Cluster A: Email issues

Incident Report for OpenSRS

Postmortem

Incident Date: July 15, 2021

Incident Number: PR-2178

On July 15, 2021, at 6:06 AM ET, Tucows’ hosted email platform experienced service interruption, causing email delays and login issues in Prod A.

The service interruption was due to a file system error that caused a high load on the network storage pair.

Tucows’ Engineering team increased the severity of the incident when we observed the external impact.

At 9:20 AM ET, The engineering team disabled the IMAP nodes to alleviate the high load causing login failures for a subset of users.

At 11:30 AM ET, The engineering team successfully stabilized the storage devices and restored services in a controlled manner.

At 2:50 PM ET, the engineering team restored all the services after stabilizing the hosted email environment.

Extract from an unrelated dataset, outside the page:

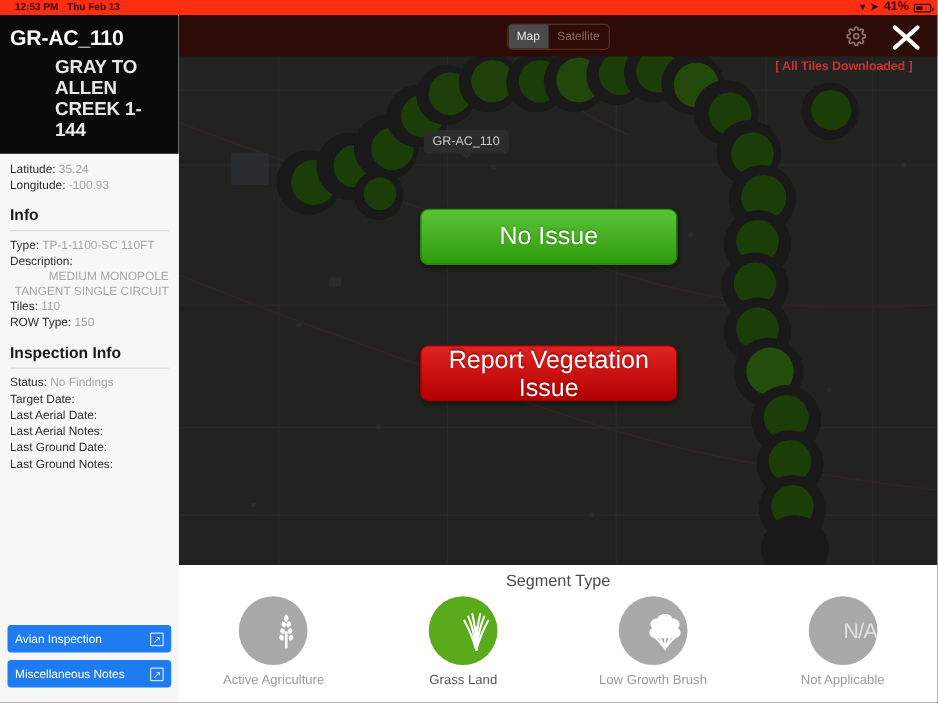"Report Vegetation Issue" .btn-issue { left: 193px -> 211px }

The Tucows Engineering team has successfully upgraded the core software on the affected systems to prevent this incident from happening again.

Thank you,

Tucows Engineering Team

Posted Jul 26, 2021 - 19:32 UTC

Resolved

The engineering teams identified issues with our storage devices and have resolved the problems causing webmail login to fail. Our engineers will be running naturalizing jobs throughout the night to ensure we no longer experience high load, we can say now that our cluster A is in a healthy state and will be closing this incident.

Incident Start Time: 07-15-2021 10:06:00
Incident End Time:07-15-2021 18:50:00
Total Duration: 8 hours, 44 minutes

Posted Jul 15, 2021 - 20:00 UTC

Update

Our engineering team continues to troubleshoot to resolve the issue. Some users will still be temporarily affected and may need to log back in and reauthenticate if an issue is experienced.

Posted Jul 15, 2021 - 18:32 UTC

Update

Our engineering teams are running a naturalizing process on the backend which will disconnect some users temporarily, we expect users to be able to log back in afterward. We are continuing to monitor the state of our network devices, we appreciate your continued patience as we work to bring services back online.

Posted Jul 15, 2021 - 17:25 UTC

Monitoring

Our engineering team continues to monitor the load on the affected storage device.

Posted Jul 15, 2021 - 16:19 UTC

Update

Our engineers have identified that during a planned and routine maintenance at 7:32 UTC this morning a network system error caused high load on one of our storage devices. Our engineers successfully alleviated this load and are bringing services online in a controlled manner to resolve the issue.

Posted Jul 15, 2021 - 15:19 UTC

Identified

The engineering team has identified the issue within the Hosted Email system and is currently working on resolving the issue.

Posted Jul 15, 2021 - 12:22 UTC

Update

Our team is still investigating this issue, and we will provide updates when they are available.

Thank you for being patient while we continue to look into this issue for you.

Posted Jul 15, 2021 - 11:39 UTC

Update

We are aware this is still ongoing and are investigating this. We will post any updates when they are available.

Posted Jul 15, 2021 - 10:41 UTC

Investigating

We are currently experiencing a connection issue for a small set of email accounts on Cluster A. We are investigating this at this time, and will provide updates as they are available. Thank you for your patience.

Posted Jul 15, 2021 - 08:43 UTC

This incident affected: Hosted Email (Cluster A).